### 正文段落:

---------------

所以eip只管指向某个内存地址,这个内存地址存储着程序员编写的指令,然后CPU把指令取出来执行就是了。所以计算机叫做“顺序存储控制机”。对不起我啰嗦了。
好的。我们假设了,在程序加载后,esp被初始化为0x0063 00f8,并假设了mov number1, 0这个指令的地址在0x0040 0000,根据这个假设的地址和每个指令码的长度(这些指令都放在代码段,而且一个一个指令就是挨着放的),推断出call指令的地址是0x0040 000f,call指令的下一条指令的地址是0x0040 0014(因为这个call指令的长度占用5个字节,0x0040 000f + 5 = 0x0040 0014)。这里不算我对指令长度的计算错误,总之假设我的地址计算是正确的。
OK开始了。程序已经加载。那么开始程序执行。eip首先指向call指令,因为_start开始那里就是call指令。嗯,eip就是一个32位寄存器,这个寄存器里面的值永远是即将执行的指令的内存地址,这时eip里面的值是0x0040 000f。
call指令执行!该指令首先将下一条指令的地址压入栈,也就是说,call指令的第一个动作是将0x0040 0014(call指令的下一条指令地址)压入栈。esp此时变化,其值变为0x0063 00f4。为什么?因为esp被初始化为0x0063 00f8,一个地址4个字节入栈之后,esp = esp - 4。然后call指令转去调用Init过程代码。eip变化为0x0040 0000,为什么?因为Init过程的第一个指令地址就是0x0040 0000.这个过程是由CPU自动完成的,也就是说,call指令,让CPU自动完成这一系列动作。
然后Init过程执行到ret指令。
ret指令干什么?它将栈内数据弹出,并用该数据填充eip。栈内数据是什么?就是0x0040 0014,它就是call指令的下一条指令的地址!同时esp = esp + 4.也就是说,ret指令执行后,eip值变为0x0040 0014, esp的值变回0x0063 00f8.这个过程由CPU自动完成。ret指令让CPU自动完成这一系列动作。

---------------

### 所示资料:

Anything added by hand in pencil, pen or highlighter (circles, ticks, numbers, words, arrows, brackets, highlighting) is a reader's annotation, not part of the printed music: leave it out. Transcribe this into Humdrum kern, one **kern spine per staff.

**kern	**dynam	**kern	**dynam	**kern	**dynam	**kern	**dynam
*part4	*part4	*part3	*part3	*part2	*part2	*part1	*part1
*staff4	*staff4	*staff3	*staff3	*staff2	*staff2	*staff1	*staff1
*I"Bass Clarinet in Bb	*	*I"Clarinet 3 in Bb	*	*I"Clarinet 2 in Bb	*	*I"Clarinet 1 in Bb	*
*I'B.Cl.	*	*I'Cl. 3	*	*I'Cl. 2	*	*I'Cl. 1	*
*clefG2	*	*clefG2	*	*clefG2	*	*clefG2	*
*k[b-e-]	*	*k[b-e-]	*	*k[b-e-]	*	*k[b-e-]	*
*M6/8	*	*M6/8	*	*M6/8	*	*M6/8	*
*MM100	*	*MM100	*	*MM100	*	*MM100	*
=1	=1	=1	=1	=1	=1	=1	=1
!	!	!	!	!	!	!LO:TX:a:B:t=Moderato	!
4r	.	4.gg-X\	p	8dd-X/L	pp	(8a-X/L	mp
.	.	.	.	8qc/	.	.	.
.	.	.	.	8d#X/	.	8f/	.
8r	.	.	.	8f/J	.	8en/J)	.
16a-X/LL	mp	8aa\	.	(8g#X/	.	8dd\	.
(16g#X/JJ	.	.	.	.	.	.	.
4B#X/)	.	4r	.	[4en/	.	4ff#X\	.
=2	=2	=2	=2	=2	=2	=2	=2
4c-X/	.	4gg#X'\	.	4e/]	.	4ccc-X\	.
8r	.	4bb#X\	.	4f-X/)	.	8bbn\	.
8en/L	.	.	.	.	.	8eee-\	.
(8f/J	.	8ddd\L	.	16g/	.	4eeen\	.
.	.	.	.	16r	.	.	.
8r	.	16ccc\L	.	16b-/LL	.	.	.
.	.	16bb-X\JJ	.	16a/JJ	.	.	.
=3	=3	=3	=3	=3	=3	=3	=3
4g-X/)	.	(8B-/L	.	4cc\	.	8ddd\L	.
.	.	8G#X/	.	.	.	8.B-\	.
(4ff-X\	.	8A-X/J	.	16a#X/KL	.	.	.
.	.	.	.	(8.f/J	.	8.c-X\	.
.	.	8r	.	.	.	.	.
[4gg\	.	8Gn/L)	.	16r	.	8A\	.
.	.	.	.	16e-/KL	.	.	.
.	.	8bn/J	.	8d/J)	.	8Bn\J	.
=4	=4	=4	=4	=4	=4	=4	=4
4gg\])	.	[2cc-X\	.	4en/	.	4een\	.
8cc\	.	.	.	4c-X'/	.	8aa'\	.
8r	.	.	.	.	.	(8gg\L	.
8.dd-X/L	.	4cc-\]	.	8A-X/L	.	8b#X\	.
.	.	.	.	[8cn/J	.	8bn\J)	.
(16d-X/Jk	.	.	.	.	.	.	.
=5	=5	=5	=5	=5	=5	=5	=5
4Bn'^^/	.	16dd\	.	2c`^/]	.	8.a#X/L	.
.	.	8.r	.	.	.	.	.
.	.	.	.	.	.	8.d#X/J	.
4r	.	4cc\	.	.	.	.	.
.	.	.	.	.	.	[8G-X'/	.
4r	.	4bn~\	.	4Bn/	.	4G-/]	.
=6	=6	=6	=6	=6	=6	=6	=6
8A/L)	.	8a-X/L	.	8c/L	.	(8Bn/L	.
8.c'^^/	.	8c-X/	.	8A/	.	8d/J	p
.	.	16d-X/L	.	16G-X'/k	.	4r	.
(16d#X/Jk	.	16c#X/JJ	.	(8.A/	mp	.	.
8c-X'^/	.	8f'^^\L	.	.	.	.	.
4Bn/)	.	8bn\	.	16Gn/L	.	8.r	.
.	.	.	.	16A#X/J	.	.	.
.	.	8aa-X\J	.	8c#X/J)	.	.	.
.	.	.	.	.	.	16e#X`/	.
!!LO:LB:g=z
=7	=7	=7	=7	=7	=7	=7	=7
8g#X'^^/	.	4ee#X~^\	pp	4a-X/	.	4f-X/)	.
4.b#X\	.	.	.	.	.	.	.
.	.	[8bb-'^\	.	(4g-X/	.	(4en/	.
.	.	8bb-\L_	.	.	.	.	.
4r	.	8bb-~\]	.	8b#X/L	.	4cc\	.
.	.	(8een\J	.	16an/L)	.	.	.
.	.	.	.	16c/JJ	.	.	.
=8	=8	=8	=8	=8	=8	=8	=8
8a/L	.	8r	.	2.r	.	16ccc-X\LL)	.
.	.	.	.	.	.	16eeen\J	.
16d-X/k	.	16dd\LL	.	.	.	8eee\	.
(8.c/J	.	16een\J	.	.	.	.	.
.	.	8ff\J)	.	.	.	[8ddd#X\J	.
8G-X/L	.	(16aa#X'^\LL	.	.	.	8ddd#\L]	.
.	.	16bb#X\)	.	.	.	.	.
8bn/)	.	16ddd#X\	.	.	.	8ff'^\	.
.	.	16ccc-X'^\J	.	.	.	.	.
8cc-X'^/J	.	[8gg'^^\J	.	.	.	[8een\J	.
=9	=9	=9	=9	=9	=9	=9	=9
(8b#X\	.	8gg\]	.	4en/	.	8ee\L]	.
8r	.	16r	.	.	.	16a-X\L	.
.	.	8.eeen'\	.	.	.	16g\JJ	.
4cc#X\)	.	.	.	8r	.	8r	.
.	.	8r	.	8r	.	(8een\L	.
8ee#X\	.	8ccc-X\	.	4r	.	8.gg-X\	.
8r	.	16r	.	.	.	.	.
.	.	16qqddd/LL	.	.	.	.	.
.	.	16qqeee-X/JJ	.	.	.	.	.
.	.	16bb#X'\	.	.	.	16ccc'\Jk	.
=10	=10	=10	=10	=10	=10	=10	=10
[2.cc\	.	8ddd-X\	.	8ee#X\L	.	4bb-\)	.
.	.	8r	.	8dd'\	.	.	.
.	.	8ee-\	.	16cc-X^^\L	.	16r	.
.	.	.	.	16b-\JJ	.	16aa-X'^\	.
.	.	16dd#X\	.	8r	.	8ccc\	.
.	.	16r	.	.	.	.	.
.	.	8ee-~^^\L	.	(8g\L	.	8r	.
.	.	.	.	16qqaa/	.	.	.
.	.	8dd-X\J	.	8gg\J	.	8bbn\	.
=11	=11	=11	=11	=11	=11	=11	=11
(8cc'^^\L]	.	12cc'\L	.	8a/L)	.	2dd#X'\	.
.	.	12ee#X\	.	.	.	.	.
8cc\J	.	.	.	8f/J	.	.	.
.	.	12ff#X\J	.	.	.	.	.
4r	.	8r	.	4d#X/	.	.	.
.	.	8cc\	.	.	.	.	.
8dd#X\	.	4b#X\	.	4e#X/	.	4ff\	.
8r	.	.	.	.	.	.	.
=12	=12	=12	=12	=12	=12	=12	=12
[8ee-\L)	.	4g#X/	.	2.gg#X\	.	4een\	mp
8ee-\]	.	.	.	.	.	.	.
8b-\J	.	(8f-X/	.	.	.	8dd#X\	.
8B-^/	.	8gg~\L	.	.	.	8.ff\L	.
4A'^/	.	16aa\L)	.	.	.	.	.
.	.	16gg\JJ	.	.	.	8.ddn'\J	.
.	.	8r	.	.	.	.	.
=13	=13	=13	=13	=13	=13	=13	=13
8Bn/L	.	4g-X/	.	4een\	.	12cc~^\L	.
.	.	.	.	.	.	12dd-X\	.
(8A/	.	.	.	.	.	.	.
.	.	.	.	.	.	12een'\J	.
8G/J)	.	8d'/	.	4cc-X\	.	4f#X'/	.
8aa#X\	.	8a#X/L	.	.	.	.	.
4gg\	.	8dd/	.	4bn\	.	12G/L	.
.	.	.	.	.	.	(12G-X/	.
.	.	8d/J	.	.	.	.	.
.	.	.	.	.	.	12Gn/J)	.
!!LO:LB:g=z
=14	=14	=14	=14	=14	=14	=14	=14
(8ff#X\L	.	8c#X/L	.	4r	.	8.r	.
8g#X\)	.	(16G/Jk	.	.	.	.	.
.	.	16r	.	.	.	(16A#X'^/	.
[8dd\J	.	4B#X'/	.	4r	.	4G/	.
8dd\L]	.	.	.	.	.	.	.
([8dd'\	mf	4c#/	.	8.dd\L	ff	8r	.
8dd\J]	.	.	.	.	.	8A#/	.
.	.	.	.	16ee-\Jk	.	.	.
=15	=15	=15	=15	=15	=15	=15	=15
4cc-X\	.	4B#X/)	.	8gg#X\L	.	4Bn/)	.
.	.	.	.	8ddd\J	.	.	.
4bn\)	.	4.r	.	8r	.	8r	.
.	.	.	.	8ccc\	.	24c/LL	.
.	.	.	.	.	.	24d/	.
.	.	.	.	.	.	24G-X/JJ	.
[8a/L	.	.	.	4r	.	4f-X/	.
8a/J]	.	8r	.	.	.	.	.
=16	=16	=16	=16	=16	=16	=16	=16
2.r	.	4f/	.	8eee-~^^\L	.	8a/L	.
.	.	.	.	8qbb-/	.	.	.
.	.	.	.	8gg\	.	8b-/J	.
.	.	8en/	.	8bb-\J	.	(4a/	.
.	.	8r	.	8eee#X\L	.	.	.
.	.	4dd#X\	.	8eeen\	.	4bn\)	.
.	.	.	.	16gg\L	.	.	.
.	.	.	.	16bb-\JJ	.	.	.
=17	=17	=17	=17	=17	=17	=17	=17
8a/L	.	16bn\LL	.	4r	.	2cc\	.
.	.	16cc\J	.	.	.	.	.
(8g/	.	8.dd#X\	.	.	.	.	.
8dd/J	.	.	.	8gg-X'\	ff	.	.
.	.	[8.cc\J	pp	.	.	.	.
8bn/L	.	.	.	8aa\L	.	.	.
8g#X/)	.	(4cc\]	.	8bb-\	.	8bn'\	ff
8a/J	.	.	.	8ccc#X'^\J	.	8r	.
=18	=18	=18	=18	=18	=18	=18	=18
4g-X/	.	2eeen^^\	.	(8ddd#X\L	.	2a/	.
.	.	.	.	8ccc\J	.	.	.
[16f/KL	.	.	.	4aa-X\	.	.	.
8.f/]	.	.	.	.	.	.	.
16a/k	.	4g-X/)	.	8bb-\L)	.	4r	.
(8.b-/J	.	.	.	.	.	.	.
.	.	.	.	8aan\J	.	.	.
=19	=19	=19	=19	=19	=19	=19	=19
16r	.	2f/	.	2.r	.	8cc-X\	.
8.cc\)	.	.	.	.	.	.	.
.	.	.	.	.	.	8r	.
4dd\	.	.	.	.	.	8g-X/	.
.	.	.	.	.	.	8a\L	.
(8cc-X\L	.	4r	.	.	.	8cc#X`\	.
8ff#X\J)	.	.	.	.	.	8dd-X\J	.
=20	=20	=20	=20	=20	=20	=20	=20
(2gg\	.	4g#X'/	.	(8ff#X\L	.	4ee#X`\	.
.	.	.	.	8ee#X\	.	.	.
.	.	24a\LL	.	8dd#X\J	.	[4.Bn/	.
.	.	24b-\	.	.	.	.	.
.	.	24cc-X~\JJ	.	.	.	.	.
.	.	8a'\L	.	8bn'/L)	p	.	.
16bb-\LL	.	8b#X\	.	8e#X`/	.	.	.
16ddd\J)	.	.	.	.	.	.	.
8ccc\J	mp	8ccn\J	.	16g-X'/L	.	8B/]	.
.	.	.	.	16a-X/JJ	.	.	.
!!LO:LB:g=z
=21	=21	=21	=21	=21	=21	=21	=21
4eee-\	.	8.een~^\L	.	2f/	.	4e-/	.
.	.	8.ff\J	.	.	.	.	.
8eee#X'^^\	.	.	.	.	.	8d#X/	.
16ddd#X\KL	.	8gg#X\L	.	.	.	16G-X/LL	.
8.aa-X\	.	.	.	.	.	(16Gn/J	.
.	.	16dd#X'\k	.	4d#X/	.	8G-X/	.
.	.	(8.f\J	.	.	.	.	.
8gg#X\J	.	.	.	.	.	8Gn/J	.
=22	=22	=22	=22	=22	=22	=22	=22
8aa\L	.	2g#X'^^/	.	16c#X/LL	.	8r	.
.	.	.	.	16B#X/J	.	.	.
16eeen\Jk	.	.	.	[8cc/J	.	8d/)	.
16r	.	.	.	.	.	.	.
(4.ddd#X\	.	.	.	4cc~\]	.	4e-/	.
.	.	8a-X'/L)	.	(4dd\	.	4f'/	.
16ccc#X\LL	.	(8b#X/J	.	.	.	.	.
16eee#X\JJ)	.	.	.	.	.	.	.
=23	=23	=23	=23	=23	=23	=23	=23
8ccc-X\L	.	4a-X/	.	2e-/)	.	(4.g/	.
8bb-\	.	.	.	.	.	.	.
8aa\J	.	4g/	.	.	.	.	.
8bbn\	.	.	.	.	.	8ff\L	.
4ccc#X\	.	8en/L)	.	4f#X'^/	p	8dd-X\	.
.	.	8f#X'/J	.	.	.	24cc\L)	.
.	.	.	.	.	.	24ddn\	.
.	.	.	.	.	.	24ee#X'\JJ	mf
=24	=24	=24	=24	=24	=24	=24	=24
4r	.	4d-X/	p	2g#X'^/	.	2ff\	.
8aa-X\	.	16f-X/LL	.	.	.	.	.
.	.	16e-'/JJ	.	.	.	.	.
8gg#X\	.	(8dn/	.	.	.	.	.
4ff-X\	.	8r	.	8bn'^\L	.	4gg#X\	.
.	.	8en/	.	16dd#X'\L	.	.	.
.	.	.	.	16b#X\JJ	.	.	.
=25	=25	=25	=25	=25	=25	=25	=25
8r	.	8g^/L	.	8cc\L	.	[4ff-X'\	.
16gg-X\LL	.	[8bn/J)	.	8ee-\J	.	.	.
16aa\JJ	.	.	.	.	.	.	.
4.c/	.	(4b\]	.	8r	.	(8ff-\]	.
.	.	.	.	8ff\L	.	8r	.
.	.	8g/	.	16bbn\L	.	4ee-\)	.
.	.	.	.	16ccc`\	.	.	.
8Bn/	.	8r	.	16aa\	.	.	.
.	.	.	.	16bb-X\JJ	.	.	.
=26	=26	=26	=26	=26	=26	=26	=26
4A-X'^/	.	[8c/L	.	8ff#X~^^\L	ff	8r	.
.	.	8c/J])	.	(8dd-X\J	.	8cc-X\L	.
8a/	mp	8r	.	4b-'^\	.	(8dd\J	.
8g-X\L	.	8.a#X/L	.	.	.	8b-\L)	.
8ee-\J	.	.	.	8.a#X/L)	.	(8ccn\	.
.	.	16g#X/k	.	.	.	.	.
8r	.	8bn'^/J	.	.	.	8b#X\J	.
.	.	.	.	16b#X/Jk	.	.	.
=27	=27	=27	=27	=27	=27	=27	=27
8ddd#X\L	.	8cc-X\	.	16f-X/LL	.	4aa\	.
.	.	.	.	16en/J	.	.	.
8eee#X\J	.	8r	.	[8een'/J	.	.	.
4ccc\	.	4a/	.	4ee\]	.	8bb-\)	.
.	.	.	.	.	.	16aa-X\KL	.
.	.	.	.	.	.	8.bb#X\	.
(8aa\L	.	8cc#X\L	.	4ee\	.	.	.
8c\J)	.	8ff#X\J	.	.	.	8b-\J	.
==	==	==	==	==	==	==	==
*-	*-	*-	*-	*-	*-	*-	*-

---------------

### 任务说明:
请逐字抄写讲解call与ret指令的正文中从“所以eip只管指向某个内存地”起至“5 = 0x0040 0014)。这里不算我对指令长度的计算错误,总之假设我的地址计算是正确的。”止的这一段。

### 书面回答:
所以eip只管指向某个内存地址,这个内存地址存储着程序员编写的指令,然后CPU把指令取出来执行就是了。所以计算机叫做“顺序存储控制机”。对不起我啰嗦了。
好的。我们假设了,在程序加载后,esp被初始化为0x0063 00f8,并假设了mov number1, 0这个指令的地址在0x0040 0000,根据这个假设的地址和每个指令码的长度(这些指令都放在代码段,而且一个一个指令就是挨着放的),推断出call指令的地址是0x0040 000f,call指令的下一条指令的地址是0x0040 0014(因为这个call指令的长度占用5个字节,0x0040 000f + 5 = 0x0040 0014)。这里不算我对指令长度的计算错误,总之假设我的地址计算是正确的。